◆ Extract ◆
===============
The New York State Health Facilities Association this month asked state officials to repeal spending and staffing mandates adopted by the Department of Health, even as those officials consider stripping preset financial penalties from the regulations.

“The current regulations are ill-conceived and blind to the realities of the current healthcare staffing shortage and unprecedented inflation that are confronting nursing homes in New York State,” reads part of a letter dated Sept. 12 and shared with McKnight’s Long-Term Care News Friday. “Adopting these regulations will only compound the problem.”

The 45-day comment period for the proposals is due to end today.

NYSHFA told the New York State Public Health and Health Planning Council it has a number of concerns about the mandates, including making requirements retroactive to Jan. 1, 2022, the difficulty in meeting the staffing mandate in the current labor market, and the severity of penalties for non-compliance with regulations that have yet to be adopted.

The DOH in late August revised its minimum staffing regulations for nursing homes only a few months after implementing them. The draft revisions would remove a $300 per day minimum penalty if nursing homes can claim an “extraordinary circumstance,” such as union conflict or severe staffing shortages. There is still a $2,000 daily fine if facilities can’t show that they tried to hire enough workers to meet the standards, however.

“Every nursing home in the state of New York would love the opportunity to staff to 3.5,” NYSHFA president and CEO Stephen Hanse told McKnight’s.  “The workers are just not there. They have other choices in the labor market and they’re opting for them. The self-serving rhetoric that’s there’s plenty of workers, the data doesn’t support that.”

Union representatives, in a press event last week, claimed ongoing staffing shortages are a failure of providers to offer sufficient pay and benefits in combination with better recruitment.
===============
◆ Supplied information ◆
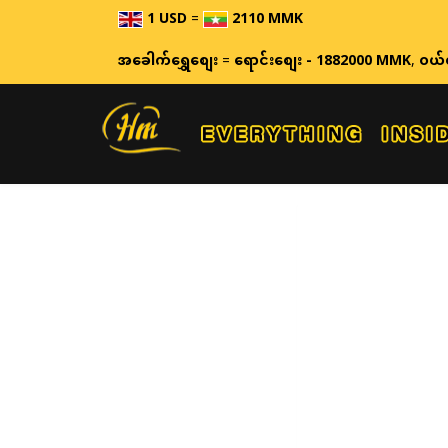
1 USD
=
2110 MMK
အခေါက်ရွှေစျေး
=
ရောင်းစျေး - 1882000 MMK
,
ဝယ်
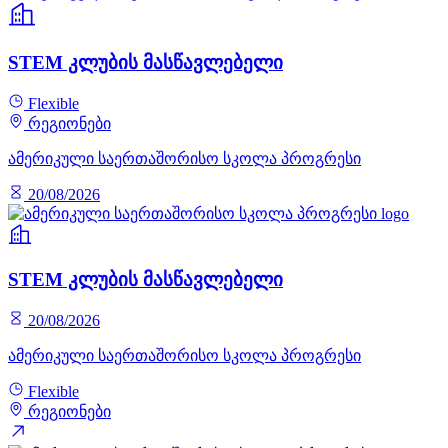
STEM კლუბის მასწავლებელი
Flexible
რეგიონები
ამერიკული საერთაშორისო სკოლა პროგრესი
20/08/2026
STEM კლუბის მასწავლებელი
20/08/2026
ამერიკული საერთაშორისო სკოლა პროგრესი
Flexible
რეგიონები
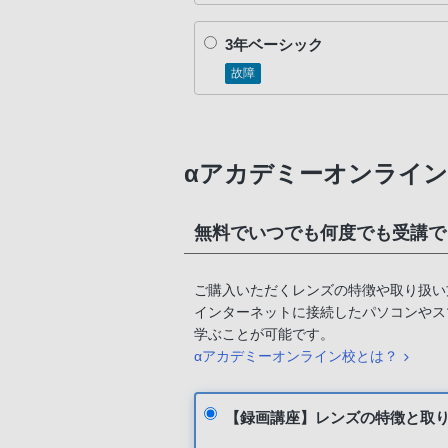
3年ベーシック
故障
αアカデミーオンライン
無料でいつでも何度でも受講で
ご購入いただくレンズの特徴や取り扱い
インターネットに接続したパソコンやス
学ぶことが可能です。
αアカデミーオンライン校とは？
【録画講座】レンズの特徴と取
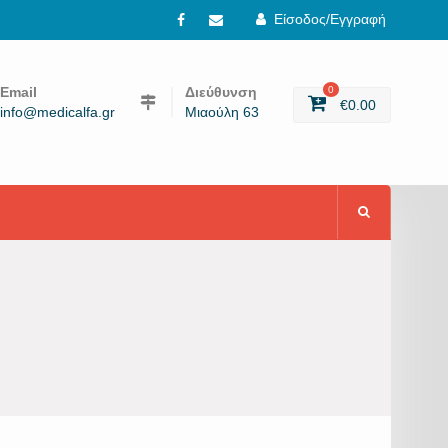
Είσοδος/Εγγραφή
Facebook
email
Email
Διεύθυνση
0
€
0.00
info@medicalfa.gr
Μιαούλη 63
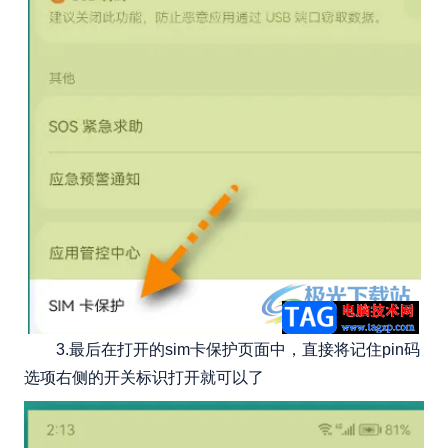
3.最后在打开的sim卡保护页面中，直接将记住pin码
选项右侧的开关标识打开就可以了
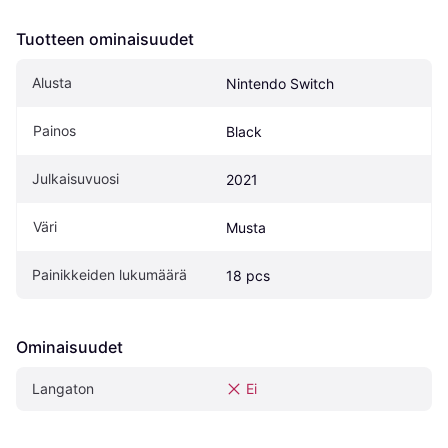
Tuotteen ominaisuudet
Alusta
Nintendo Switch
Painos
Black
Julkaisuvuosi
2021
Väri
Musta
Painikkeiden lukumäärä
18 pcs
Ominaisuudet
Langaton
Ei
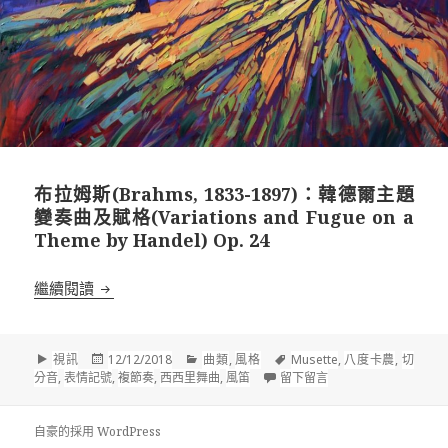
布拉姆斯(Brahms, 1833-1897)：韓德爾主題
變奏曲及賦格(Variations and Fugue on a
Theme by Handel) Op. 24
布拉姆斯(Brahms, 1833-1897)：韓德爾主題變奏曲及賦格(Va
繼續閱讀
格
發
分
標
視訊
12/12/2018
曲類
,
風格
Musette
,
八度卡農
,
切
式
佈
類
籤
在 布拉姆斯(Brahms, 1
分音
,
表情記號
,
複節奏
,
西西里舞曲
,
風笛
留下留言
於
自豪的採用 WordPress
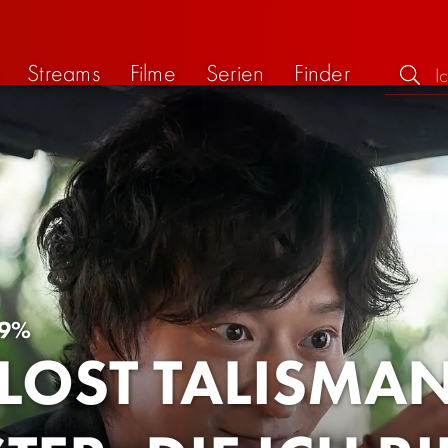
Streams
Filme
Serien
Finder
9%
LOST TALISMAN 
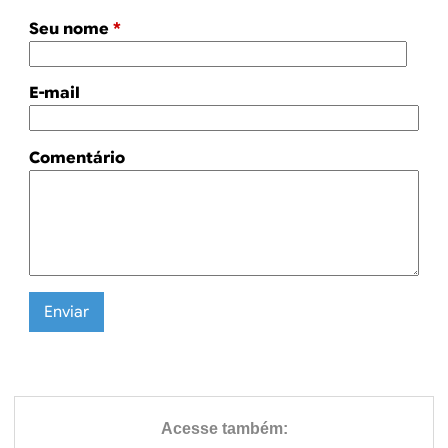
Seu nome
*
E-mail
Comentário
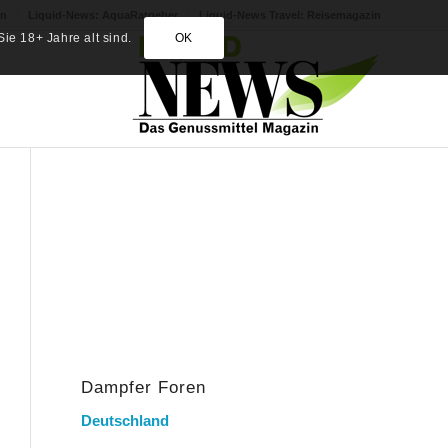
in
Liquid-News: AquaRatgeber
Liquid-News Travel: Reisemagazin
ie 18+ Jahre alt sind.
OK
Dampfer Foren
Deutschland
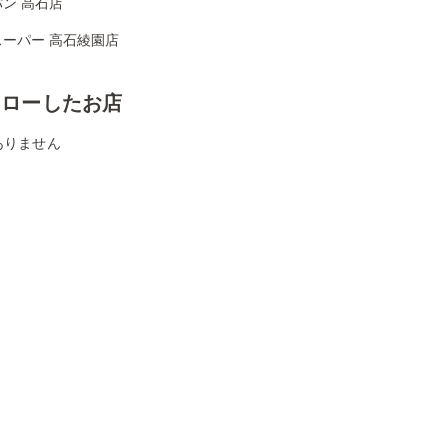
ン 高石店
スーパー 高石綾園店
ォローしたお店
ありません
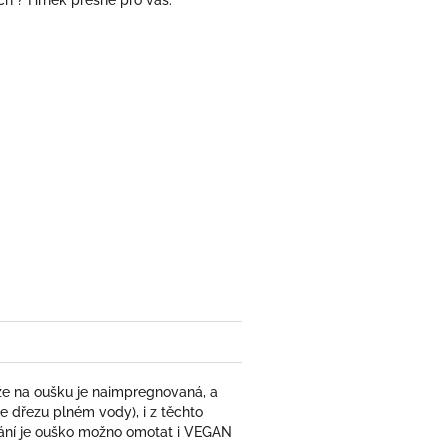
ch ? Hrnek přesně pro vás.
že na oušku je naimpregnovaná, a
dřezu plném vody), i z těchto
řání je ouško možno omotat i VEGAN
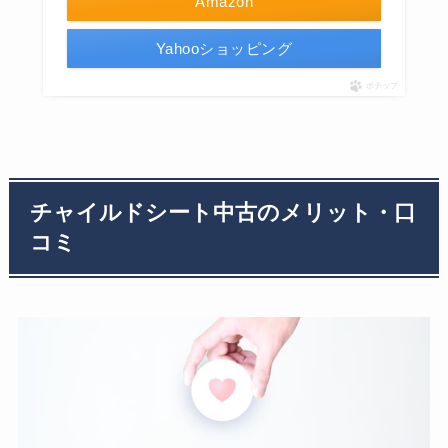
Amazon
Yahooショッピング
ポチップ
チャイルドシート中古のメリット・口
コミ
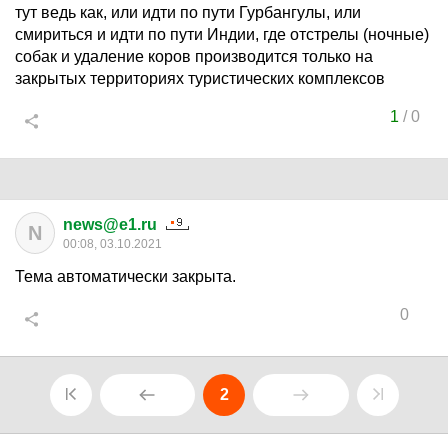
тут ведь как, или идти по пути Гурбангулы, или
смириться и идти по пути Индии, где отстрелы (ночные)
собак и удаление коров производится только на
закрытых территориях туристических комплексов
1
/
0
news@e1.ru
N
00:08, 03.10.2021
Тема автоматически закрыта.
0
2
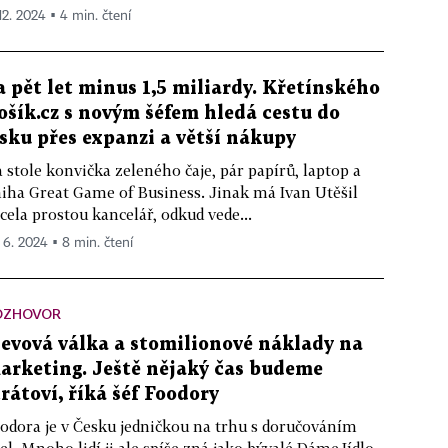
 12. 2024 ▪ 4 min. čtení
a pět let minus 1,5 miliardy. Křetínského
ošík.cz s novým šéfem hledá cestu do
isku přes expanzi a větší nákupy
 stole konvička zeleného čaje, pár papírů, laptop a
iha Great Game of Business. Jinak má Ivan Utěšil
cela prostou kancelář, odkud vede...
. 6. 2024 ▪ 8 min. čtení
OZHOVOR
levová válka a stomilionové náklady na
arketing. Ještě nějaký čas budeme
trátoví, říká šéf Foodory
odora je v Česku jedničkou na trhu s doručováním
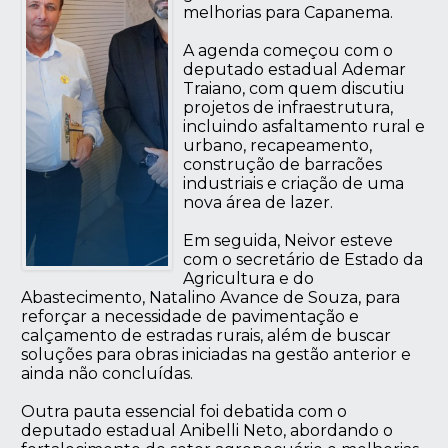
melhorias para Capanema.
A agenda começou com o
deputado estadual Ademar
Traiano, com quem discutiu
projetos de infraestrutura,
incluindo asfaltamento rural e
urbano, recapeamento,
construção de barracões
industriais e criação de uma
nova área de lazer.
Em seguida, Neivor esteve
com o secretário de Estado da
Agricultura e do
Abastecimento, Natalino Avance de Souza, para
reforçar a necessidade de pavimentação e
calçamento de estradas rurais, além de buscar
soluções para obras iniciadas na gestão anterior e
ainda não concluídas.
Outra pauta essencial foi debatida com o
deputado estadual Anibelli Neto, abordando o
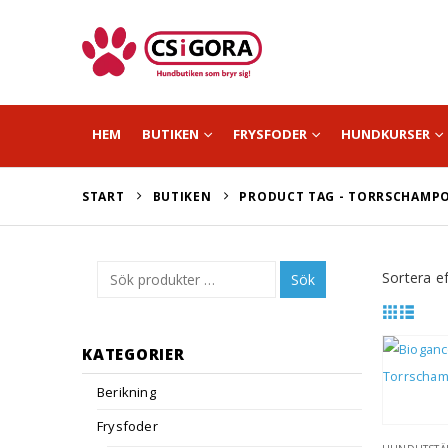
HEM
BUTIKEN
FRYSFODER
HUNDKURSER
START
BUTIKEN
PRODUCT TAG -
TORRSCHAMP
Sortera ef
Sök
KATEGORIER
Berikning
Frysfoder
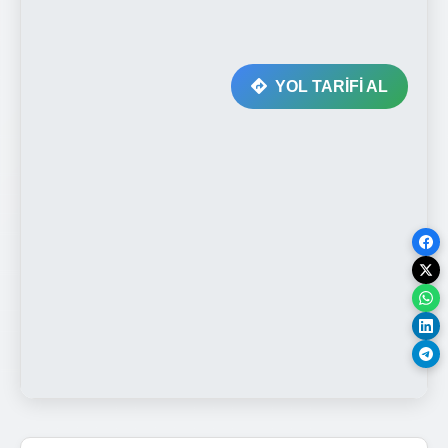
YOL TARİFİ AL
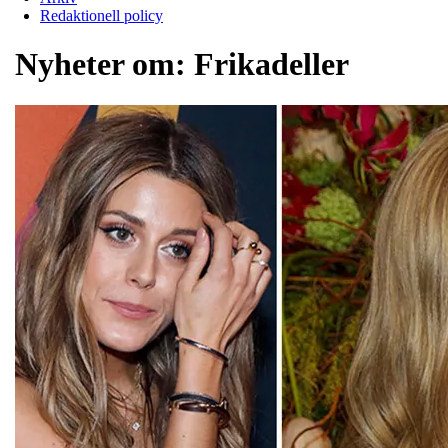
Redaktionell policy
Nyheter om:
Frikadeller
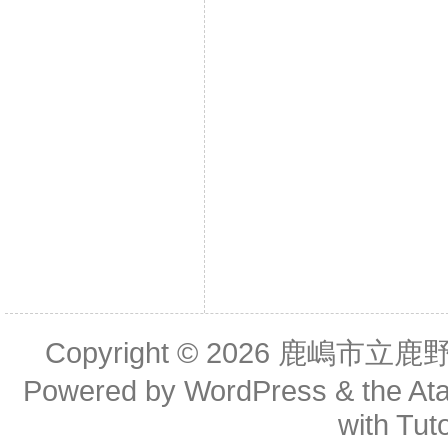
Copyright © 2026
鹿嶋市立鹿
Powered by
WordPress
& the
At
with
Tuto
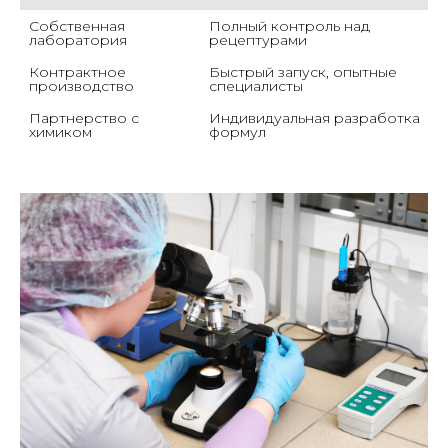
Собственная 
Полный контроль над 
лаборатория
рецептурами
Контрактное 
Быстрый запуск, опытные 
производство
специалисты
Партнерство с 
Индивидуальная разработка 
химиком
формул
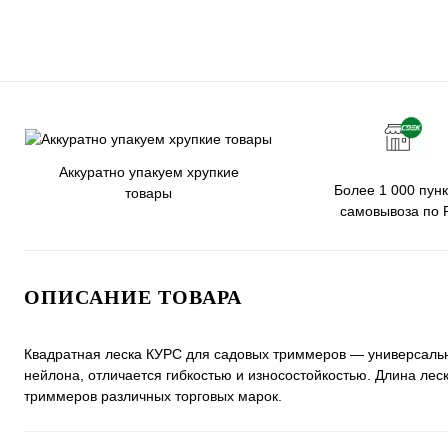
Аккуратно упакуем хрупкие
Более 1 000 пунк
товары
самовывоза по 
ОПИСАНИЕ ТОВАРА
Квадратная леска КУРС для садовых триммеров — универсально
нейлона, отличается гибкостью и износостойкостью. Длина ле
триммеров различных торговых марок.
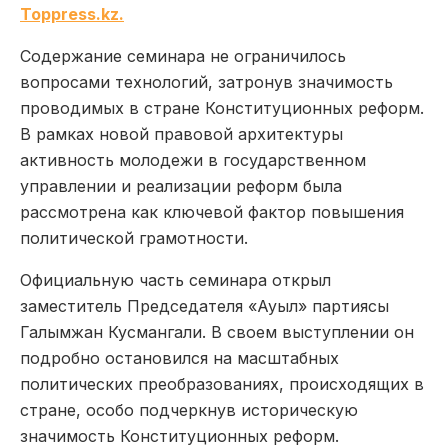
Toppress.kz.
Содержание семинара не ограничилось
вопросами технологий, затронув значимость
проводимых в стране Конституционных реформ.
В рамках новой правовой архитектуры
активность молодежи в государственном
управлении и реализации реформ была
рассмотрена как ключевой фактор повышения
политической грамотности.
Официальную часть семинара открыл
заместитель Председателя «Ауыл» партиясы
Галымжан Кусмангали. В своем выступлении он
подробно остановился на масштабных
политических преобразованиях, происходящих в
стране, особо подчеркнув историческую
значимость Конституционных реформ.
===============
In the article on New York nursing home staffing rules, what fine still applies if a facility can't show it tried to hire enough workers?

◆ Response for this exercise ◆
A $2,000 daily fine.